[Data extracted from a collection]
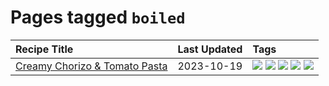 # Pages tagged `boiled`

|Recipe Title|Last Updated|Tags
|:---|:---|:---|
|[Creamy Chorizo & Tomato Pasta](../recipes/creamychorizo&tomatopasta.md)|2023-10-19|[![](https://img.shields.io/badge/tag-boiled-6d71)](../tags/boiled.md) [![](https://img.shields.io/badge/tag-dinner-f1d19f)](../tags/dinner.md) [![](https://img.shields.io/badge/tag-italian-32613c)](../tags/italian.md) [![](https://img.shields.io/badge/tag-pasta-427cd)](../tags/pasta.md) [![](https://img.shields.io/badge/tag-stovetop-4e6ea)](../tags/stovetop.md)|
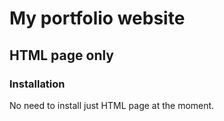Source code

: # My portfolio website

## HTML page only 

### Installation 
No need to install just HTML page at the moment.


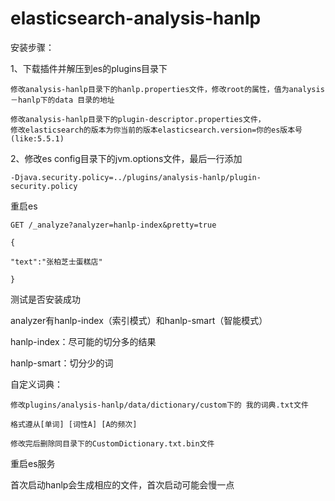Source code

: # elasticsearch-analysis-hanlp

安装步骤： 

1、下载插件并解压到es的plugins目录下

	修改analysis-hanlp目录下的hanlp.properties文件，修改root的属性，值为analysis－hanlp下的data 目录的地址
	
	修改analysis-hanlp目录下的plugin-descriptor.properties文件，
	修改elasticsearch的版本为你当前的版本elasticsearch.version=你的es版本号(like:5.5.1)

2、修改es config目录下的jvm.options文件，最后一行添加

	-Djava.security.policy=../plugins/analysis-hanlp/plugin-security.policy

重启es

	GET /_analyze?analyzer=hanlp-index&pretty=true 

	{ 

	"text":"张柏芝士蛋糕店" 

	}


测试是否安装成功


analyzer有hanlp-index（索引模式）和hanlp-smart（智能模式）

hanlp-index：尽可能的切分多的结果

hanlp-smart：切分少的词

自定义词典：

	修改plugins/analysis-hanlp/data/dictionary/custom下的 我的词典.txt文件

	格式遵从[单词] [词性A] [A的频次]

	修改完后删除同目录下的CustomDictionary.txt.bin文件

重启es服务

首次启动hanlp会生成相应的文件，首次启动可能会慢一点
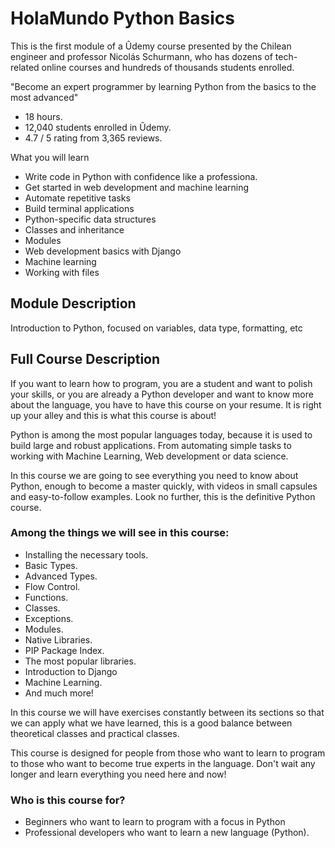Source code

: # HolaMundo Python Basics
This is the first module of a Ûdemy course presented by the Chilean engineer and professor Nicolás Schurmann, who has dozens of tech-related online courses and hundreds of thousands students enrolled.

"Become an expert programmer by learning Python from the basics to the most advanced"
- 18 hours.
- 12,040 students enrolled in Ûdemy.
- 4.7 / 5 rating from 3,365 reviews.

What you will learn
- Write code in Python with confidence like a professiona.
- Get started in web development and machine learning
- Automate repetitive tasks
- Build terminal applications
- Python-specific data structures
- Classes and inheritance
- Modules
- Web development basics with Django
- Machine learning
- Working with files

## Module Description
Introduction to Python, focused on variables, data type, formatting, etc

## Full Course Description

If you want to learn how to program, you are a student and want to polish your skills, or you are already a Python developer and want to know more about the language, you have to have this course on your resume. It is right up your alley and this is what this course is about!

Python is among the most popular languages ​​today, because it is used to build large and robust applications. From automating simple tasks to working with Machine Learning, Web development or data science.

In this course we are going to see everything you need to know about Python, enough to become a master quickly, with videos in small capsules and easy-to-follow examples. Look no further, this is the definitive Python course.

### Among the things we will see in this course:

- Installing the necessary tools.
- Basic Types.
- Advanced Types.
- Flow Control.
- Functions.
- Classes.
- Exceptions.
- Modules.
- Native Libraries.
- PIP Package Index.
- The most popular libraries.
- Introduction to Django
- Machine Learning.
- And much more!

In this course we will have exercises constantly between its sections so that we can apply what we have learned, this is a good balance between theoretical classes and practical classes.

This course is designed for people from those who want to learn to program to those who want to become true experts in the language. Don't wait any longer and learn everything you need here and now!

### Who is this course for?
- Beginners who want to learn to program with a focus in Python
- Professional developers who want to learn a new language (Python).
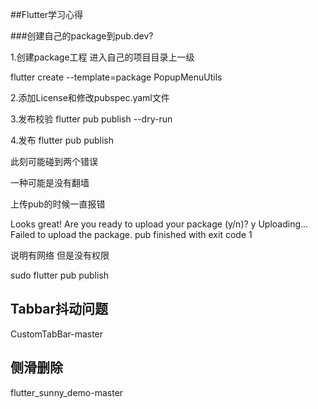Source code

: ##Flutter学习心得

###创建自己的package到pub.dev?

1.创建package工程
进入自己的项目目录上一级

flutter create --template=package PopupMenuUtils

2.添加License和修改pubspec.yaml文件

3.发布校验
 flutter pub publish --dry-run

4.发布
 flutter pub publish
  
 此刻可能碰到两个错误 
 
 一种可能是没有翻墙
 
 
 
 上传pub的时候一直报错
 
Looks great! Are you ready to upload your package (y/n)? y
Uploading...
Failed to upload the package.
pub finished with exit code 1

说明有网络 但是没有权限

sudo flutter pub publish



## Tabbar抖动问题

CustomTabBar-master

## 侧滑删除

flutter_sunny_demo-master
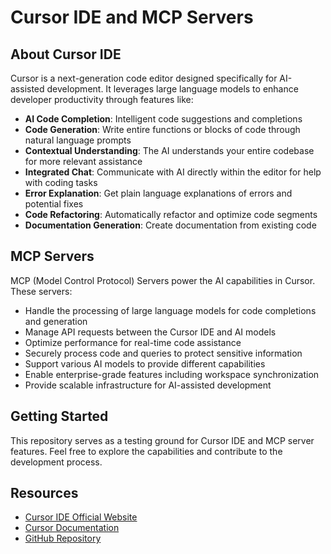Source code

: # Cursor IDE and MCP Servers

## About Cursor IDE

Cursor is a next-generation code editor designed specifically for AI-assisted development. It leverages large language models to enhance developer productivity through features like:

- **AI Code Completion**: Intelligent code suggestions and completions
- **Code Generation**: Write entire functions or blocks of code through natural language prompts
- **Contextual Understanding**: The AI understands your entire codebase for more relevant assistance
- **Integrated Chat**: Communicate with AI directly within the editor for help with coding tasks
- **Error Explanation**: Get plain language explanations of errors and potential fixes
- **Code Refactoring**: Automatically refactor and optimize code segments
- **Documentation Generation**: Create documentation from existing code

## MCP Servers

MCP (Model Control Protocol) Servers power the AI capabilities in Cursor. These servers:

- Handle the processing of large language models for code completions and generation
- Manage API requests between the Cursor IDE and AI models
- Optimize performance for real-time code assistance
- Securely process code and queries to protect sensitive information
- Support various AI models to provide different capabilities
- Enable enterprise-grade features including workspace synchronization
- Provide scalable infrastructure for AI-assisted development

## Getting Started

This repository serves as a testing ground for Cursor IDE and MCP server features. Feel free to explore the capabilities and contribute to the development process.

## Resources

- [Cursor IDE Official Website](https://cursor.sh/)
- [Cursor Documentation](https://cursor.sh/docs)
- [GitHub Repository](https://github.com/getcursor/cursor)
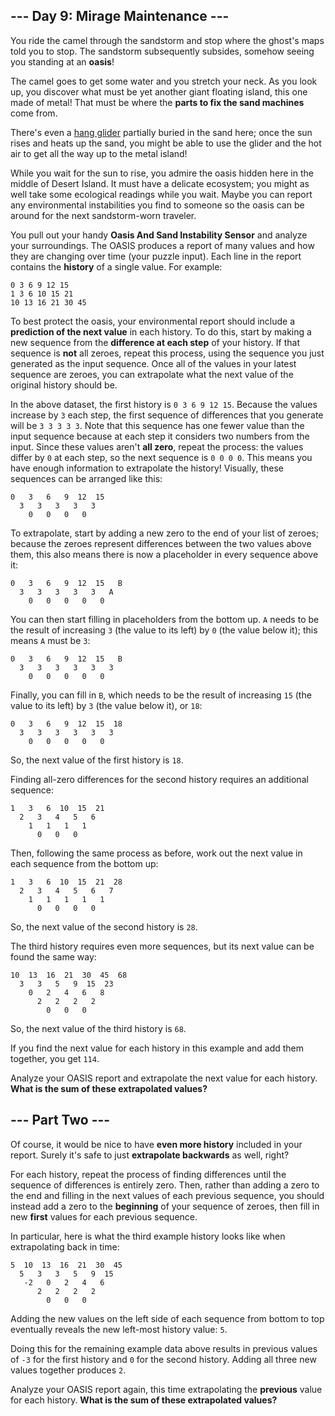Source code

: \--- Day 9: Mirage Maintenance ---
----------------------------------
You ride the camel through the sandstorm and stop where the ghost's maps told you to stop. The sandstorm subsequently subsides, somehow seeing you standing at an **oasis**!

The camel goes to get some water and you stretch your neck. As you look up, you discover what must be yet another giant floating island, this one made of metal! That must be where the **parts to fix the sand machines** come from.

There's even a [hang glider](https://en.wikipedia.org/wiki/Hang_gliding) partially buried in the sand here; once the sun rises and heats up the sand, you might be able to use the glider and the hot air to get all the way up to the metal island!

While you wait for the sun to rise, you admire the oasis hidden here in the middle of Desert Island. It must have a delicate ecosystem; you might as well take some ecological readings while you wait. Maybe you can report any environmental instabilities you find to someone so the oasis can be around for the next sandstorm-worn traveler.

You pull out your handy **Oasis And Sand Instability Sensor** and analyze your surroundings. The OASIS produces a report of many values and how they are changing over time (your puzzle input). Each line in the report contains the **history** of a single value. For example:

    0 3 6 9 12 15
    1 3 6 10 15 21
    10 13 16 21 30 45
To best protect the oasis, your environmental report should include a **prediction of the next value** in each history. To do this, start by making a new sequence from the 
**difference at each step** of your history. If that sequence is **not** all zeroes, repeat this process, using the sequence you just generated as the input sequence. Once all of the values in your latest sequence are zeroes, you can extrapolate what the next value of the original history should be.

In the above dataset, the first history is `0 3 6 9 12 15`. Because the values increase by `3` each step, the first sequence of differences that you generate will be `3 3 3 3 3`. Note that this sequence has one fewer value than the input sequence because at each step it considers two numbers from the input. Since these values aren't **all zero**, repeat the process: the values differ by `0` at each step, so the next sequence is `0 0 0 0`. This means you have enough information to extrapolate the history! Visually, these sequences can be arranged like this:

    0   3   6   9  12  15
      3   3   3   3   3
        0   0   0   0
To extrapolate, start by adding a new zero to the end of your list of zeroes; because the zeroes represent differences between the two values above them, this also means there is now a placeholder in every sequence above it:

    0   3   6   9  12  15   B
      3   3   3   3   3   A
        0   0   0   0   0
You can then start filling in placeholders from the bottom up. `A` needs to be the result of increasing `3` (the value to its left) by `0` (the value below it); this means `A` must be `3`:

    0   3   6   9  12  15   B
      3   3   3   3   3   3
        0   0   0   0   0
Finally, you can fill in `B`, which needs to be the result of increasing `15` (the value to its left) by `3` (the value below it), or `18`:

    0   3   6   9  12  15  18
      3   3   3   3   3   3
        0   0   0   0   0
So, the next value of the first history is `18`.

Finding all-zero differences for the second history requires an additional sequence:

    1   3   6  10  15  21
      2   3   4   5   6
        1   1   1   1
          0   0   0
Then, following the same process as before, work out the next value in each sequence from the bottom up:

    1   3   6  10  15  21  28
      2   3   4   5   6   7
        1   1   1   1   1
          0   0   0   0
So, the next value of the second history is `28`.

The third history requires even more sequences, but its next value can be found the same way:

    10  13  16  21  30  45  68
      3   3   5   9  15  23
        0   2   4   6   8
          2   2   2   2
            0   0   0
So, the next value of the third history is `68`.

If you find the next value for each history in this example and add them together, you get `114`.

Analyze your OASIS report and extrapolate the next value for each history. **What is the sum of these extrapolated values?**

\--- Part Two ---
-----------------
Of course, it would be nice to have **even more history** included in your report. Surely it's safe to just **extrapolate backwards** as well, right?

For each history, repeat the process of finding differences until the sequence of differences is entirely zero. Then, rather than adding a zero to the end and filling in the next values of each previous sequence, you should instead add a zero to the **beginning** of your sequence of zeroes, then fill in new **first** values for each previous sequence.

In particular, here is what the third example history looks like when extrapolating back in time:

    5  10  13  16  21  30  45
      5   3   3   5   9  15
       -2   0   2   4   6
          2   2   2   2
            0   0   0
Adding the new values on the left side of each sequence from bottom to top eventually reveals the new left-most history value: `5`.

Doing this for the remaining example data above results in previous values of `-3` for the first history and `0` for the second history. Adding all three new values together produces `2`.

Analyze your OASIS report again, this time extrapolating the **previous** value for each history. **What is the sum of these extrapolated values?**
...
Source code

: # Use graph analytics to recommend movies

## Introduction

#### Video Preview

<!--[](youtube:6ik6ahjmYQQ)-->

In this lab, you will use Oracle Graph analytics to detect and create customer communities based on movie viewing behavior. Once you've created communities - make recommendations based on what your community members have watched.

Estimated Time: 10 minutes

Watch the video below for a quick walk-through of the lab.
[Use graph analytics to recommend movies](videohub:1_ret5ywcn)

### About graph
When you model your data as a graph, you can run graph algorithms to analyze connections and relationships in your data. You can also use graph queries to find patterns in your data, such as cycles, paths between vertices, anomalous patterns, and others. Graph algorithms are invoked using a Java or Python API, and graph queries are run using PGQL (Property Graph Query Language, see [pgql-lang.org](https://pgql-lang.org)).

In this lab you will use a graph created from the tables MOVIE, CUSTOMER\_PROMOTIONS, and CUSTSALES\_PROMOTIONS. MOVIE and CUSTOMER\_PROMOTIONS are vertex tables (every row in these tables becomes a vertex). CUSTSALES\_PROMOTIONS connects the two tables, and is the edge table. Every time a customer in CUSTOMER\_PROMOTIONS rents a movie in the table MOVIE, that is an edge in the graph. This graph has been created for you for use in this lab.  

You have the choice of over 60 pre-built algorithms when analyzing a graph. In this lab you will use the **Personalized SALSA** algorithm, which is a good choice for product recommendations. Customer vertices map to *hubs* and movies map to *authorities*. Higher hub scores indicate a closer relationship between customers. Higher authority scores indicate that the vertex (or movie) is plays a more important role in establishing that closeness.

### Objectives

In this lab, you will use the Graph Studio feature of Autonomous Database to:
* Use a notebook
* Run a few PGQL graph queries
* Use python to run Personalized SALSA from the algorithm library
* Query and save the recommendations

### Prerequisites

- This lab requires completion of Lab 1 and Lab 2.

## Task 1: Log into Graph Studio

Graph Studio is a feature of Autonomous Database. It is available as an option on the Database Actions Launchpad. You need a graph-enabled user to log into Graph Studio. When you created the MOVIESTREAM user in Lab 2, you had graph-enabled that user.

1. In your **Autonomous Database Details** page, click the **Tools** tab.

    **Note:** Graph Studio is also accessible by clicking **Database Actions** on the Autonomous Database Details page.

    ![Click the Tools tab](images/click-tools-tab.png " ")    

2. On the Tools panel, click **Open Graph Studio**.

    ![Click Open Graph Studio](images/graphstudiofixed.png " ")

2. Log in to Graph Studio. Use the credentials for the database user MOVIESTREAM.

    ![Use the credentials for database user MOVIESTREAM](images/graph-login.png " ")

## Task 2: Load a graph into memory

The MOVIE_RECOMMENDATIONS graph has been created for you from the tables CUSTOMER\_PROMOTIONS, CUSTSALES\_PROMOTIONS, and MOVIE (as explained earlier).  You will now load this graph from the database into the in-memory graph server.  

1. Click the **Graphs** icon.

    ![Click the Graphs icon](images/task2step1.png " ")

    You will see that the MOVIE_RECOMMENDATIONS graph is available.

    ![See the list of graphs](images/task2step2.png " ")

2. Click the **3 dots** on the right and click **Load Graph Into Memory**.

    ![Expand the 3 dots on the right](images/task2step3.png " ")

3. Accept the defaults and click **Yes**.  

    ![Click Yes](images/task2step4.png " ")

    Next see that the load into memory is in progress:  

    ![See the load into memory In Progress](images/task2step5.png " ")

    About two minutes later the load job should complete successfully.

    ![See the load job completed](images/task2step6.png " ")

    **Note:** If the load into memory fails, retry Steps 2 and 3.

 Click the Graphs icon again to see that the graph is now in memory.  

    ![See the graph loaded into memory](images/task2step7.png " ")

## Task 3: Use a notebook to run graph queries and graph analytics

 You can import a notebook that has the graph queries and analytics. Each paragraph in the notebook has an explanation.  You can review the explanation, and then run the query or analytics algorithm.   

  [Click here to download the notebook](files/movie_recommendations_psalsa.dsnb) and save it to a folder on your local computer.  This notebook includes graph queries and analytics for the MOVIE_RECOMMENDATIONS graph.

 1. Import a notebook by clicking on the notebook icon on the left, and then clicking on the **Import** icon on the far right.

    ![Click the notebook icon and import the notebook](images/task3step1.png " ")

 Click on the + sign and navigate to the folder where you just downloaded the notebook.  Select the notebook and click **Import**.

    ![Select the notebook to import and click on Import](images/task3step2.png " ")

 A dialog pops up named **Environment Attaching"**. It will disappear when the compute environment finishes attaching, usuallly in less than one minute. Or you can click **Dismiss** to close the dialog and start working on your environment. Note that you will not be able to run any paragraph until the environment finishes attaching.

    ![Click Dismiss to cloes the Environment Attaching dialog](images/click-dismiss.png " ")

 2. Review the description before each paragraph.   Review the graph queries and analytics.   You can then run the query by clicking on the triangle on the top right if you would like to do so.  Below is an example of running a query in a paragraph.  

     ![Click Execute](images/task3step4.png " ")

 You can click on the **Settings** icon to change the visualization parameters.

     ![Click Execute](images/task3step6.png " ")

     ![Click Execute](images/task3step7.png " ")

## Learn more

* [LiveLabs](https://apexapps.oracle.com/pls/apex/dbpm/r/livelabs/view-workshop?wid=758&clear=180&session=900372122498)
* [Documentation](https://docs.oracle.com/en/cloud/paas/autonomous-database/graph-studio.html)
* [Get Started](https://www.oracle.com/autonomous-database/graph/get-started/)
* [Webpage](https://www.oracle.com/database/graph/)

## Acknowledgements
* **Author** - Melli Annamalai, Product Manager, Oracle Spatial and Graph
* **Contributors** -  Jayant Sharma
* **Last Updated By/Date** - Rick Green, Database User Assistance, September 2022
==
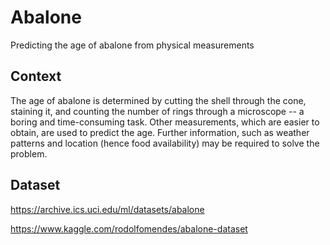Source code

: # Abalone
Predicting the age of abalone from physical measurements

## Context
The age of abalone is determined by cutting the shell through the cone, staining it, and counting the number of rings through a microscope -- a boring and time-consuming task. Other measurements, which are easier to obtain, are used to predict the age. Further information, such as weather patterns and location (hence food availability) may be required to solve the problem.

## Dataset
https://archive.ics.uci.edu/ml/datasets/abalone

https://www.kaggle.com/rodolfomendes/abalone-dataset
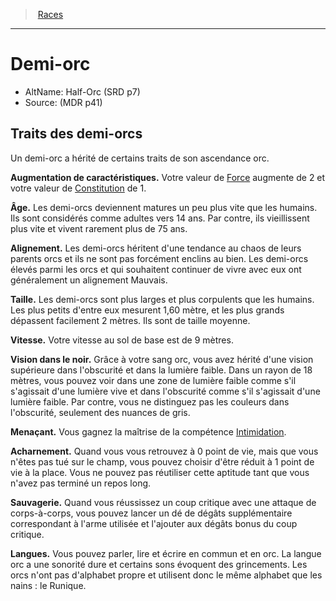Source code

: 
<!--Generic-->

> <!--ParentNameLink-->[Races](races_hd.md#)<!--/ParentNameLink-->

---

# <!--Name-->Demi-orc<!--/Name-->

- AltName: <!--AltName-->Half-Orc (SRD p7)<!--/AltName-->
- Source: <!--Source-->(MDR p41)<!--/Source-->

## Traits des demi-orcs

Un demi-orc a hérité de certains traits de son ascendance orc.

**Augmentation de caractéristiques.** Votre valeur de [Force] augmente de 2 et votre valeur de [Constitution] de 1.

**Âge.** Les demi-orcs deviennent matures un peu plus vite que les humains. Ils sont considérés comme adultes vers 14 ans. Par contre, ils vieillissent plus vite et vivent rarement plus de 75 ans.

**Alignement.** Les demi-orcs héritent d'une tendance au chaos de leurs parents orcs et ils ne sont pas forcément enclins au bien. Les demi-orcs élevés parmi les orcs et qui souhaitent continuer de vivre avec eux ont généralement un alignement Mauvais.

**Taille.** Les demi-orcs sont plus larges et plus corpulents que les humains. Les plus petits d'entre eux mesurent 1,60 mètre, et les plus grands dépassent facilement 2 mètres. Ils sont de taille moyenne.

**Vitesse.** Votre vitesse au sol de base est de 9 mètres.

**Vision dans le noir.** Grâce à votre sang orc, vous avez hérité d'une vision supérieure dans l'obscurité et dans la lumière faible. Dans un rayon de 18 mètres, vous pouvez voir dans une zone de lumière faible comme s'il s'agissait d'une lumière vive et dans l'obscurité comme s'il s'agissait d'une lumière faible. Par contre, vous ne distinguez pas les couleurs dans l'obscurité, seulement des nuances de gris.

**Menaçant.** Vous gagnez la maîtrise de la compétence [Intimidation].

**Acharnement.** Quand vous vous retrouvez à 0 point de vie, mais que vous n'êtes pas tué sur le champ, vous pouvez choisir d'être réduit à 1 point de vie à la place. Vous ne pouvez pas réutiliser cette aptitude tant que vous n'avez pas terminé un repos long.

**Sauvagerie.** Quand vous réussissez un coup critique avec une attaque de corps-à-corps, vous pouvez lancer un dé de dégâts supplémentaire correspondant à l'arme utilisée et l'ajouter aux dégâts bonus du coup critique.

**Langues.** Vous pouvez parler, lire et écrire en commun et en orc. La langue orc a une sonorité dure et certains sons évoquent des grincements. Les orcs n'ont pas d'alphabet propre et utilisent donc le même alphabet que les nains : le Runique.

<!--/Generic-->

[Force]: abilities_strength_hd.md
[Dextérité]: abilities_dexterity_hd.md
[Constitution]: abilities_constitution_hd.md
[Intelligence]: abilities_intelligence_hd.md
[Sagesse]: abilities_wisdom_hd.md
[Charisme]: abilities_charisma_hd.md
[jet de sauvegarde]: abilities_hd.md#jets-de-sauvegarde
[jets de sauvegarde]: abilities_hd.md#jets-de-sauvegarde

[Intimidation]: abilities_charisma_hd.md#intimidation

> **ACTION ITEM**: Copy out the lines beginning at the one containing "# Pages tagged" and ending after the one containing "修改analysis-hanlp目录下的hanlp.pr", keeping every character as it appears. Omit the pictures from your copy.

> **YOUR RESPONSE**:
 # Pages tagged `boiled`

|Recipe Title|Last Updated|Tags
|:---|:---|:---|
|[Creamy Chorizo & Tomato Pasta](../recipes/creamychorizo&tomatopasta.md)|2023-10-19|[![](https://img.shields.io/badge/tag-boiled-6d71)](../tags/boiled.md) [![](https://img.shields.io/badge/tag-dinner-f1d19f)](../tags/dinner.md) [![](https://img.shields.io/badge/tag-italian-32613c)](../tags/italian.md) [![](https://img.shields.io/badge/tag-pasta-427cd)](../tags/pasta.md) [![](https://img.shields.io/badge/tag-stovetop-4e6ea)](../tags/stovetop.md)|
Source code

: # My portfolio website

## HTML page only 

### Installation 
No need to install just HTML page at the moment.


Source code

: # elasticsearch-analysis-hanlp

安装步骤： 

1、下载插件并解压到es的plugins目录下

	修改analysis-hanlp目录下的hanlp.properties文件，修改root的属性，值为analysis－hanlp下的data 目录的地址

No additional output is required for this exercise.